Saturday, March 10, 2007

Reclaim your GNU/Linux

[Technical]

One of the most common problems that people face with multiple OS's - Windows and GNU/Linux is that the boot loader (Grub) disappears upon re-installing Windows.
This also happens if you have Tux installed in a second hard-disk which you later decide to make your sole hard disk.

For LILO, earlier, with certain versions of Mandrake etc., I used to go through all steps of the installer but the last part where it copies the files (asking it not to make any changes to the partitions), by which time LILO is written on the MBR, after which I boot to Tux and modify its settings.


This is the solution for Grub which works on FC5 (and possibly all other FC distros):
http://www.fedoraforum.org/forum/showthread.php?t=975

For point 4 there, just choose the "Continue" button so that it autodetects.

After this, if the system reports that certain parts only have been mounted into /mnt/sysimage, you might not be able to install Grub on the MBR successfully.

So, vi /mnt/sysimage/etc/fstab or /etc/fstab if you have chroot'ed as mentioned there.
Correct it so that only partitions and drives which actually are present correctly are mentioned.
In the first column of each row, if you have something like "LABEL=/", correct it to the actual device name - i.e. something like "/dev/hda6".
Reboot and repeat; if your hard disk is still ok, most probably the autodetection will come out clean.

4 comments:

ksp said...

The "correct" way to solve a missing GRUB bootloader is the following:

1. In your installation CD, switch to console mode (usually Ctrl+Alt+F2), or use Knoppix or Ubuntu Live CDs.

2. Mount the partition that has /boot (usually /, root partition) to some location, say /tmp/partition/

3. Now run grub-install --no-floppy /dev/hda --root-directory=/tmp/partition

Quick and easy, and the standard way.

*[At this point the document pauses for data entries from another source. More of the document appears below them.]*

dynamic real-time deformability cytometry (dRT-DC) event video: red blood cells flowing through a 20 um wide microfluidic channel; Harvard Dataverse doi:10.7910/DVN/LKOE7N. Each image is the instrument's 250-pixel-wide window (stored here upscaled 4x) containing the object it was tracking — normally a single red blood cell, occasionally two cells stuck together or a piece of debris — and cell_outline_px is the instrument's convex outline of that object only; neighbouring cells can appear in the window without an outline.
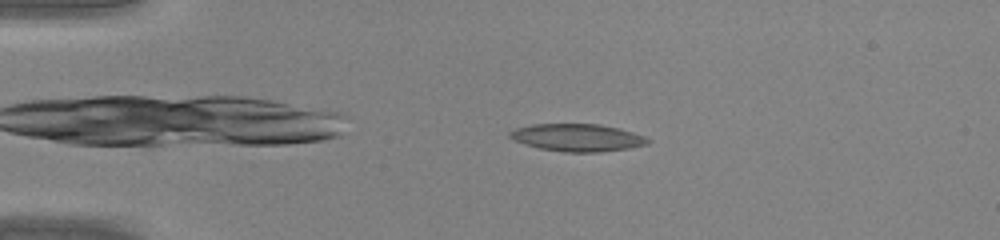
{"species": "common noctule bat (a hibernating species)", "species_latin": "Nyctalus noctula", "temperature_condition": "warm", "stored_images_in_passage": 41, "camera_frame_rate_fps": 3000, "um_per_image_px": 0.085, "animal": {"sex": "male", "body_mass_g": 20.0, "forearm_length_mm": 53.3}, "frame": {"image": 1, "passage_image": 5, "time_ms": 1.333, "image_size_px": [1000, 240], "cell_outline_px": [[652, 140], [648, 144], [628, 148], [600, 152], [564, 152], [540, 148], [524, 144], [508, 136], [508, 132], [516, 128], [532, 124], [600, 124], [620, 128], [644, 136]], "centroid_in_image_um": [49.09, 11.69], "position_along_channel_um": 35.9, "area_um2": 22.08}}
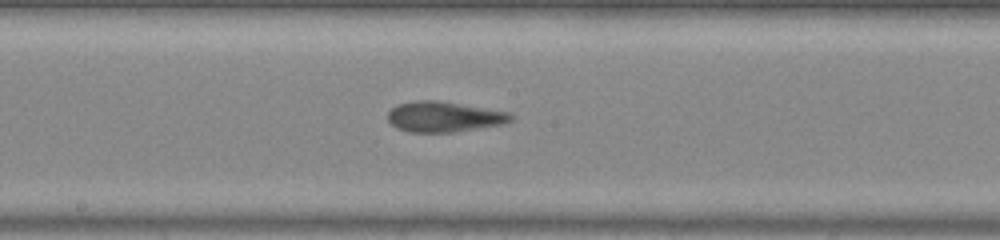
{"frame": {"image": 2, "passage_image": 20, "time_ms": 6.333, "image_size_px": [1000, 240], "cell_outline_px": [[516, 116], [512, 120], [504, 124], [456, 132], [412, 132], [396, 128], [388, 120], [388, 112], [392, 108], [400, 104], [420, 100], [436, 100], [512, 112]], "centroid_in_image_um": [37.81, 9.93], "position_along_channel_um": 210.4, "area_um2": 21.91}}
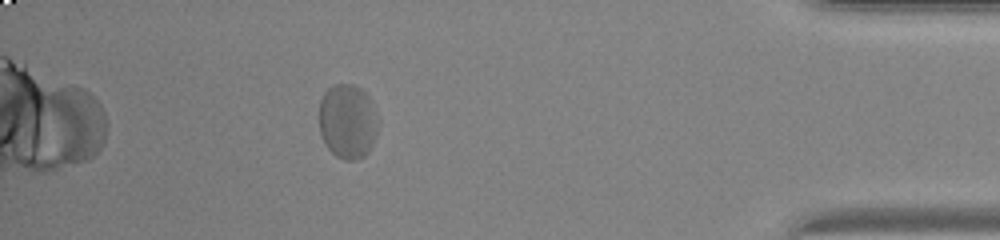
{"frame": {"image": 3, "passage_image": 36, "time_ms": 11.667, "image_size_px": [1000, 240], "cell_outline_px": [[380, 124], [376, 136], [368, 152], [364, 156], [356, 160], [344, 160], [336, 156], [324, 144], [320, 132], [320, 100], [324, 92], [332, 84], [352, 84], [360, 88], [372, 100], [380, 120]], "centroid_in_image_um": [29.58, 10.31], "position_along_channel_um": 405.6, "area_um2": 26.18}}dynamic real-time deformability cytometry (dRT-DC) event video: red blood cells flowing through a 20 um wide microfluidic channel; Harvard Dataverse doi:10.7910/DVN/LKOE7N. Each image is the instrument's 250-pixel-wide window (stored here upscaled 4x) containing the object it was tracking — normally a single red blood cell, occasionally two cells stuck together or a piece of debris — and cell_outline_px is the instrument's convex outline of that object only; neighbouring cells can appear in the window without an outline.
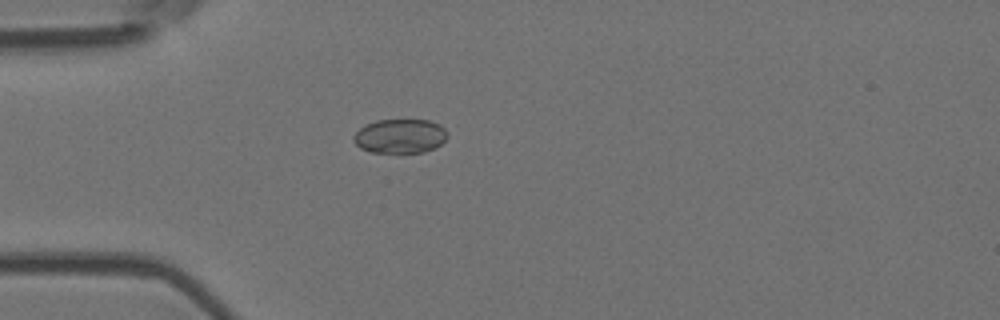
{"species": "Egyptian fruit bat (a non-hibernating species)", "species_latin": "Rousettus aegyptiacus", "temperature_condition": "room temperature", "stored_images_in_passage": 5, "camera_frame_rate_fps": 3000, "um_per_image_px": 0.085, "animal": {"sex": "female"}, "frame": {"image": 1, "passage_image": 5, "time_ms": 1.333, "image_size_px": [1000, 320], "cell_outline_px": [[448, 136], [440, 144], [424, 152], [372, 152], [360, 148], [352, 140], [352, 136], [360, 128], [376, 120], [428, 120], [440, 124], [448, 132]], "centroid_in_image_um": [34.0, 11.56], "position_along_channel_um": 51.0, "area_um2": 18.61}}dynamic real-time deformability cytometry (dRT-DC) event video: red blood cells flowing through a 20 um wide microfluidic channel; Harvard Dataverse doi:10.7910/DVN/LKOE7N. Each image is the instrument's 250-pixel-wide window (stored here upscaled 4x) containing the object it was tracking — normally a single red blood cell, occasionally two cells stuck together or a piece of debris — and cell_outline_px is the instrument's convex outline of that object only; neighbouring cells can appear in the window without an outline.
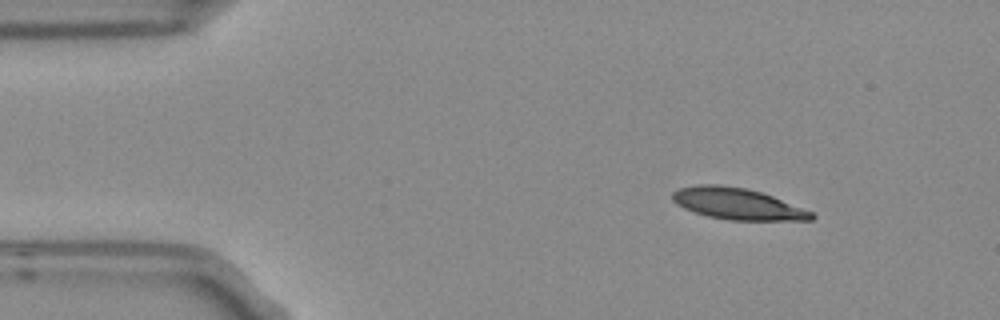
{"species": "Egyptian fruit bat (a non-hibernating species)", "species_latin": "Rousettus aegyptiacus", "temperature_condition": "room temperature", "stored_images_in_passage": 5, "camera_frame_rate_fps": 3000, "um_per_image_px": 0.085, "frame": {"image": 1, "passage_image": 1, "time_ms": 0.0, "image_size_px": [1000, 320], "cell_outline_px": [[816, 216], [812, 220], [732, 220], [708, 216], [684, 208], [676, 204], [672, 200], [672, 192], [680, 188], [700, 184], [720, 184], [748, 188], [772, 196], [812, 212]], "centroid_in_image_um": [62.66, 17.31], "position_along_channel_um": 22.3, "area_um2": 25.26}}
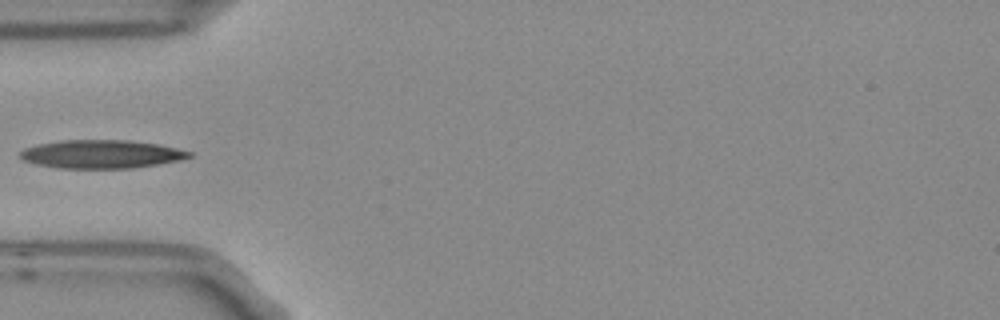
{"frame": {"image": 2, "passage_image": 3, "time_ms": 0.667, "image_size_px": [1000, 320], "cell_outline_px": [[192, 156], [180, 160], [132, 168], [60, 168], [36, 164], [24, 160], [20, 156], [20, 152], [24, 148], [36, 144], [60, 140], [128, 140], [156, 144], [176, 148], [192, 152]], "centroid_in_image_um": [8.59, 13.09], "position_along_channel_um": 76.4, "area_um2": 27.8}}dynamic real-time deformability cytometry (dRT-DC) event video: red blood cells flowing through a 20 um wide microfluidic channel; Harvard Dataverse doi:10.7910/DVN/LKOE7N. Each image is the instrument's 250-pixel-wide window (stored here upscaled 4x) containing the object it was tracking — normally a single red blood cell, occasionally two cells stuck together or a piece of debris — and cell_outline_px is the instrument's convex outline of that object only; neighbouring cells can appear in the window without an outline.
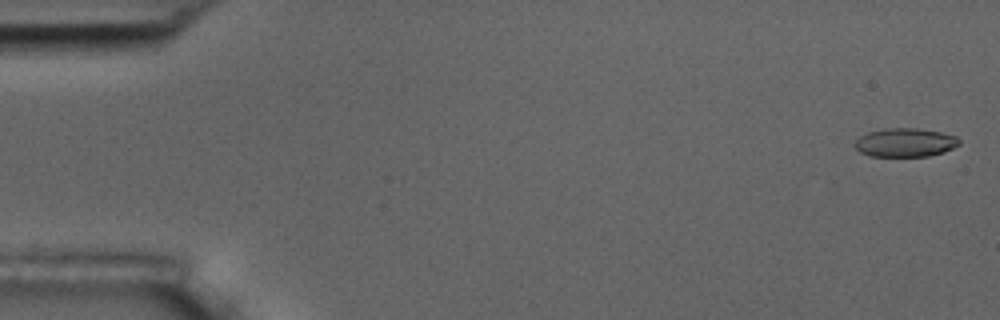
{"species": "common noctule bat (a hibernating species)", "species_latin": "Nyctalus noctula", "temperature_condition": "room temperature", "stored_images_in_passage": 11, "camera_frame_rate_fps": 3000, "um_per_image_px": 0.085, "animal": {"sex": "male", "body_mass_g": 17.5, "forearm_length_mm": 52.3}, "frame": {"image": 1, "passage_image": 1, "time_ms": 0.0, "image_size_px": [1000, 320], "cell_outline_px": [[960, 144], [944, 152], [928, 156], [868, 156], [860, 152], [852, 144], [860, 136], [868, 132], [888, 128], [916, 128], [940, 132], [956, 136], [960, 140]], "centroid_in_image_um": [76.92, 12.12], "position_along_channel_um": 8.1, "area_um2": 17.46}}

The --no-floppy speeds up things when you don't have a floppy disk. This doesn't work when you have a separate boot partition, but it will restore the MBR anyway.

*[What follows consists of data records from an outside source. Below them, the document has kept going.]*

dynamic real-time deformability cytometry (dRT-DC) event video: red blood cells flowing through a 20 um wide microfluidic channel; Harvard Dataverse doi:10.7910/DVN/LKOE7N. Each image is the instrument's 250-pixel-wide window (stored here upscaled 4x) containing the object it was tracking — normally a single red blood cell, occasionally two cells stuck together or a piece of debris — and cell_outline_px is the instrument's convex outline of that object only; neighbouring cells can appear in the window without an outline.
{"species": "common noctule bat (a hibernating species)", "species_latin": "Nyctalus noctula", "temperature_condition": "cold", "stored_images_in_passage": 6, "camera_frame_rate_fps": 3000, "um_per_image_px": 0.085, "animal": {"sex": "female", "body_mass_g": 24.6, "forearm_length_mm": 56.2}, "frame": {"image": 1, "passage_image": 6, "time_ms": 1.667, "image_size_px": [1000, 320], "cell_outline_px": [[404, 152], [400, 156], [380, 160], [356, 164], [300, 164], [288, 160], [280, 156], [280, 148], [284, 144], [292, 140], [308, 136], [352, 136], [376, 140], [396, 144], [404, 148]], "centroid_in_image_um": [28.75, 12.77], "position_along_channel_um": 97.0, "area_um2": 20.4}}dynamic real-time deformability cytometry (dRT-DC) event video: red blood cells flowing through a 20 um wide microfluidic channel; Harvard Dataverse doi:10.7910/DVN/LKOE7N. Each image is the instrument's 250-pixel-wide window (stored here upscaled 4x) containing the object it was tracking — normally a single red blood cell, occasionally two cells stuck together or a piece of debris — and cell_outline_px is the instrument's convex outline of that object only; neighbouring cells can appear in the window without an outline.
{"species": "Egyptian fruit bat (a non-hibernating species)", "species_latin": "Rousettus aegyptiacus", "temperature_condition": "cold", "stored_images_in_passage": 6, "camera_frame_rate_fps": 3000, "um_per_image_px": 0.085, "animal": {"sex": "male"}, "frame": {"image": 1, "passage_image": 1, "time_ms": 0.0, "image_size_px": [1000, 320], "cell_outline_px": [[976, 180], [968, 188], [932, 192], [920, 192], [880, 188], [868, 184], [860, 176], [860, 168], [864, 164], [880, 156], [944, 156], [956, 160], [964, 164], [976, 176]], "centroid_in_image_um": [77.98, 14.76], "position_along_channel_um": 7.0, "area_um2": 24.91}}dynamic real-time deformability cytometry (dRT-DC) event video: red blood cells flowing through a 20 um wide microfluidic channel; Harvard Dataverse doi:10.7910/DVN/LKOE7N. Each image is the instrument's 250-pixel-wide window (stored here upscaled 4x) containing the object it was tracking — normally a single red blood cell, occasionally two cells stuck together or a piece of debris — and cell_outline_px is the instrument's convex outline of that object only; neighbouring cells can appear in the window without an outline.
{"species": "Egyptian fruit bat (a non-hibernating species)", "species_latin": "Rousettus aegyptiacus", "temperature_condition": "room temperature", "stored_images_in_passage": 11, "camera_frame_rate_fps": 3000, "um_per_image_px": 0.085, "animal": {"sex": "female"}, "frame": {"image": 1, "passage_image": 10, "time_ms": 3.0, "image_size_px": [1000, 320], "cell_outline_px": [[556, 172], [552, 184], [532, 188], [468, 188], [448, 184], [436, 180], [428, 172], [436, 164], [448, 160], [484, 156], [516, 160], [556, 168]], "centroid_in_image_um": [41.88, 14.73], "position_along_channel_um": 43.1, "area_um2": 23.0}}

Furthermore, I fail to see the connection to the fstab entry. In FC, it's usually dangerous to change the LABEL=/ entry for the simple reason that FC expects you continue to use that scheme. In particular, upgrades to kernels beyond 2.6.19 might break your boot, because the PATA layer in the kernel has been rewritten, and uses /dev/sdX names now, even for PATA disks.
See this Kernel Newbies page

Abhijit Pai said...

"Quick and easy, and the standard way." - I wonder why Google (search) led me to think otherwise.

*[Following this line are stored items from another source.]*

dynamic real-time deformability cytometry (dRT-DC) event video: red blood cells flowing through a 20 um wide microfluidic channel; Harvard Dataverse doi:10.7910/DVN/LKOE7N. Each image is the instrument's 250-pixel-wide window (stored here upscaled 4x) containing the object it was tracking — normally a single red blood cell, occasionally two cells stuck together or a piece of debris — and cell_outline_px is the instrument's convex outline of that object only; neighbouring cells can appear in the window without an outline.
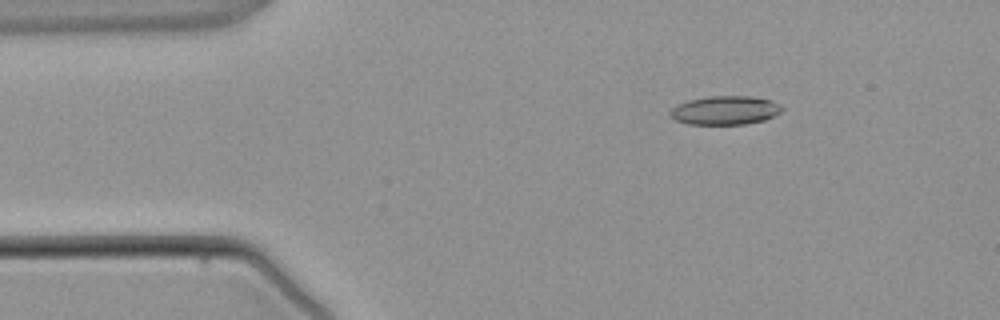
{"species": "common noctule bat (a hibernating species)", "species_latin": "Nyctalus noctula", "temperature_condition": "warm", "stored_images_in_passage": 3, "camera_frame_rate_fps": 3000, "um_per_image_px": 0.085, "animal": {"sex": "male", "body_mass_g": 21.5, "forearm_length_mm": 52.0}, "frame": {"image": 1, "passage_image": 2, "time_ms": 1.0, "image_size_px": [1000, 320], "cell_outline_px": [[784, 108], [780, 112], [764, 120], [744, 124], [688, 124], [676, 120], [668, 112], [676, 104], [688, 100], [708, 96], [752, 96], [768, 100], [780, 104]], "centroid_in_image_um": [61.61, 9.37], "position_along_channel_um": 23.4, "area_um2": 18.67}}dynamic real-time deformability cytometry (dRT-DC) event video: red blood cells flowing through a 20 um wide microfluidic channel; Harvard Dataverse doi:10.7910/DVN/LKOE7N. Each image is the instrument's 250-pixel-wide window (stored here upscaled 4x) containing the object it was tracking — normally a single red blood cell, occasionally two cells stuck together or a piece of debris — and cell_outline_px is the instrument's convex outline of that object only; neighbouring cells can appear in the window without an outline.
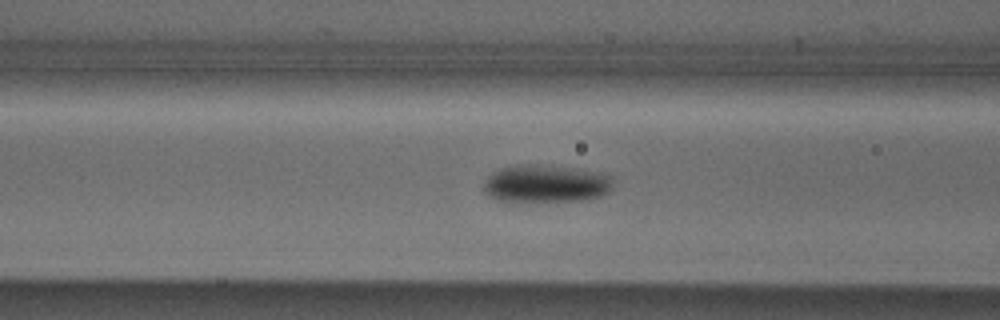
{"species": "Egyptian fruit bat (a non-hibernating species)", "species_latin": "Rousettus aegyptiacus", "temperature_condition": "cold", "stored_images_in_passage": 48, "camera_frame_rate_fps": 3000, "um_per_image_px": 0.085, "animal": {"sex": "male"}, "frame": {"image": 1, "passage_image": 15, "time_ms": 4.667, "image_size_px": [1000, 320], "cell_outline_px": [[612, 184], [608, 192], [600, 196], [588, 200], [508, 204], [488, 196], [484, 192], [484, 180], [492, 172], [500, 168], [516, 164], [536, 164], [600, 172], [612, 176]], "centroid_in_image_um": [46.32, 15.66], "position_along_channel_um": 120.3, "area_um2": 29.42}}
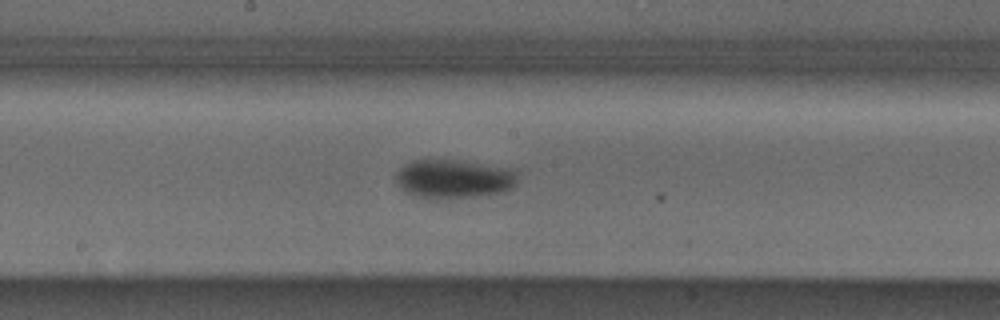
{"frame": {"image": 2, "passage_image": 22, "time_ms": 7.0, "image_size_px": [1000, 320], "cell_outline_px": [[520, 172], [516, 184], [512, 188], [504, 192], [448, 200], [432, 200], [416, 196], [404, 192], [396, 184], [396, 172], [404, 164], [412, 160], [424, 156], [428, 156], [460, 160], [520, 168]], "centroid_in_image_um": [38.59, 15.17], "position_along_channel_um": 209.6, "area_um2": 29.59}}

"I fail to see the connection to the fstab entry. In FC, it's usually dangerous to change the LABEL=/ entry " - It might be _necessary_ to change stuff in /etc/fstab as it was for me if ones hard disk setup changed.

"... break your boot" - This was being done because the boot was broken.

ksp said...

".. if ones hard disk setup changed ..."

Funnily enough, the LABEL scheme was invented just to handle this. Although FC's default choices made life problematic for those who put in two hard disks with / partitions :D Of course, you can change it with the e2label command, and I usually did to make it include my machines name.

Ubuntu uses UUID numbers which get around this, but they're too cumbersome to use as such.

Devadutta Ghat said...

Although I have done this rescue dance more than once, I really cannot recall the steps when I need them and I always fall back to inserting the disk and performing all steps of install except the copying of files.